Само собой, вся эта идея оказалась на диво непрактичной. Дерево, будучи живым, росло, на стенах и потолке появлялись трещины и разломы, и однажды ночью это привело к обрушению целой стены, отчего Пенелопа с новорожденным сыном едва не задохнулись в облаке пыли и грязи. Дворцовые работницы, разбирающиеся в строительстве, поцокав языками, осмотрели обломки и заявили: «Мы видим корень проблемы, госпожа. Дело в том, что в твоей спальне растет дерево. Видишь, вот оно, прямо здесь».

«Но ведь это живое напоминание», – возразила юная Пенелопа, а женщины ответили, что это, может, и так, жест, конечно, красивый и все такое – но это все равно опасно.
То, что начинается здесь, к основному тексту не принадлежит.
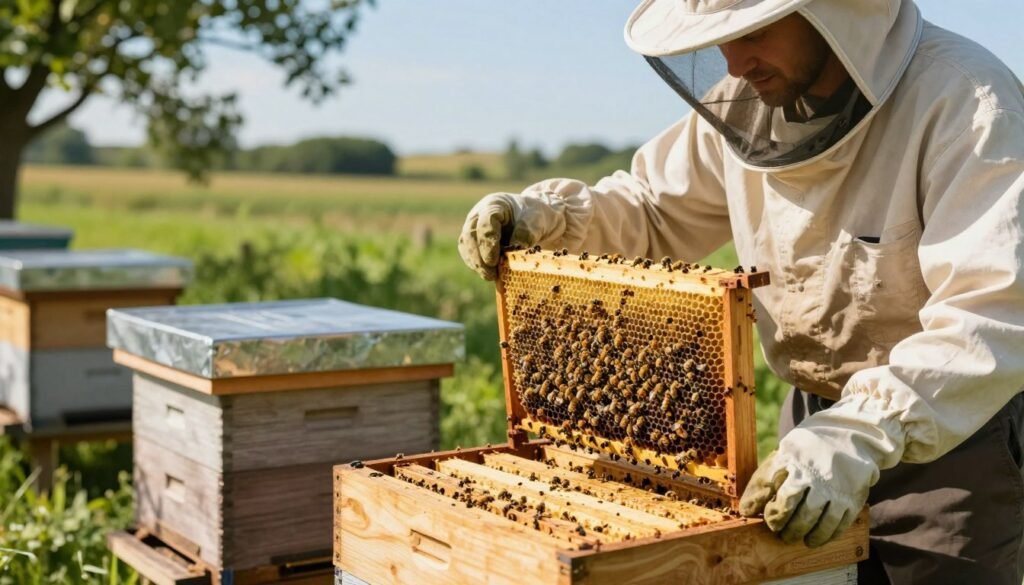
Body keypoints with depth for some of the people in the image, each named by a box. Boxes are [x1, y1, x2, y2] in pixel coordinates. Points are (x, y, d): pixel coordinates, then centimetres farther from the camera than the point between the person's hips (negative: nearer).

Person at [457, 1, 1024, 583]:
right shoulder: (749, 98, -3)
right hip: (819, 420, 6)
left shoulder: (968, 105, -24)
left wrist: (859, 436, -45)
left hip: (957, 439, -5)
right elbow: (656, 209, 11)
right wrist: (544, 215, -7)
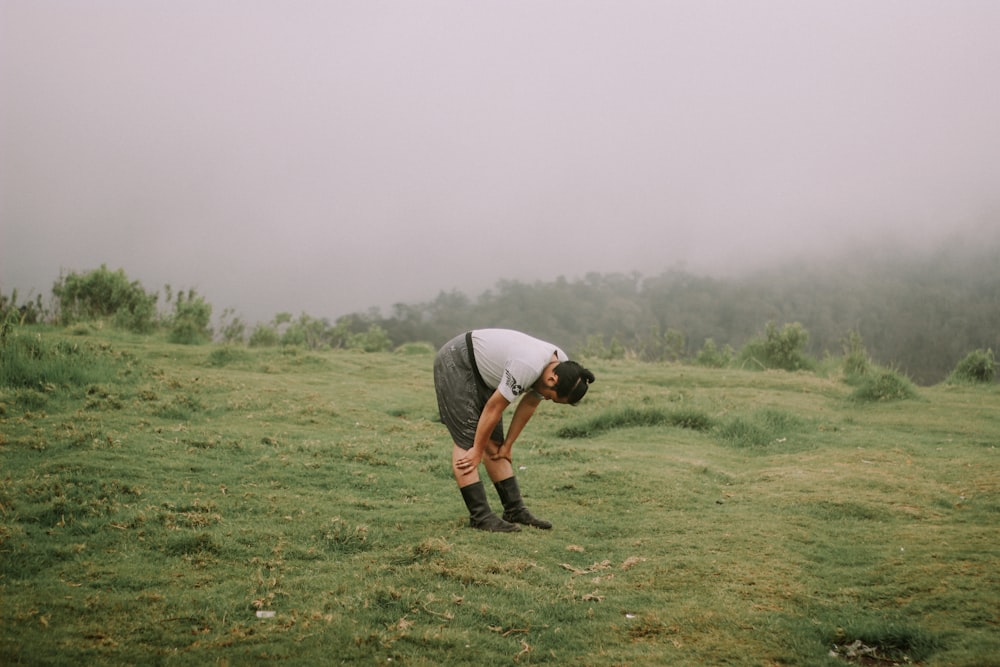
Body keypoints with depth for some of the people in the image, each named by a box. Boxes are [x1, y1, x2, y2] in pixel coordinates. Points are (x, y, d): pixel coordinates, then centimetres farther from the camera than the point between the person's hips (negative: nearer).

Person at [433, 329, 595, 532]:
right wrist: (477, 450, -14)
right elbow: (494, 407, -25)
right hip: (455, 363, -9)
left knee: (494, 443, 6)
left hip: (480, 372, 9)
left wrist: (507, 445, 8)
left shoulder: (562, 368, -8)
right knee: (466, 441, -13)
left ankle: (515, 510, 8)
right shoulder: (528, 367, -35)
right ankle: (480, 516, -12)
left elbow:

В конце концов Пенелопа велела спилить дерево у корней и посадить рядом новое, которому позволили расти, заплетая стены ветвями, но при этом не нанося урона строению и не пуская побеги сквозь простыни. Она чувствовала, что так чтит саму суть подарка и духовно, и, что важнее, показательно, на случай если кому-то из посвященных придет в голову поинтересоваться его судьбой.

Когда Одиссей делил эту кровать с Пенелопой, ему каким-то образом удавалось захватывать ее большую часть. Сначала он пытался спать только на своей стороне, но при этом ворочался и ерзал, а она, даже будучи беременной Телемахом, считала, что не подобает жене жаловаться на то, что муж развалился и на ее половине кровати. А еще он ужасно храпел, громко похрюкивая, словно стадо кабанов, на которых он так любил охотиться. Пенелопа лежала без сна, пытаясь представить, что раскатистые горловые рулады похожи на мерный рокот моря, но, увы, они раздавались так неритмично и прерывисто, что стоило ей задремать, как очередной громогласный раскат храпа вырывал ее из сна.

Когда Одиссей отправился в Трою, она продолжала спать на своей половине кровати, свернувшись клубком у колыбели Телемаха, как ей и следовало. Ей хотелось бы рыдать, пока не заснет, ведь именно это, по ее мнению, требовалось от скорбящей царицы, но, сказать по правде, в первую же ночь отсутствия мужа спальня без его чудовищного храпа погрузилась в такую расслабляющую тишину, что молодая женщина мгновенно нырнула в сон с легкой улыбкой на лице. На следующее утро ей было ужасно стыдно, и она даже прослезилась от собственного чудовищного лицемерия. Тот факт, что она отлично выспалась, ничуть не помогал ощутить всю глубину страданий, потребную для означенных слез, но она решила приложить к этому все возможные усилия.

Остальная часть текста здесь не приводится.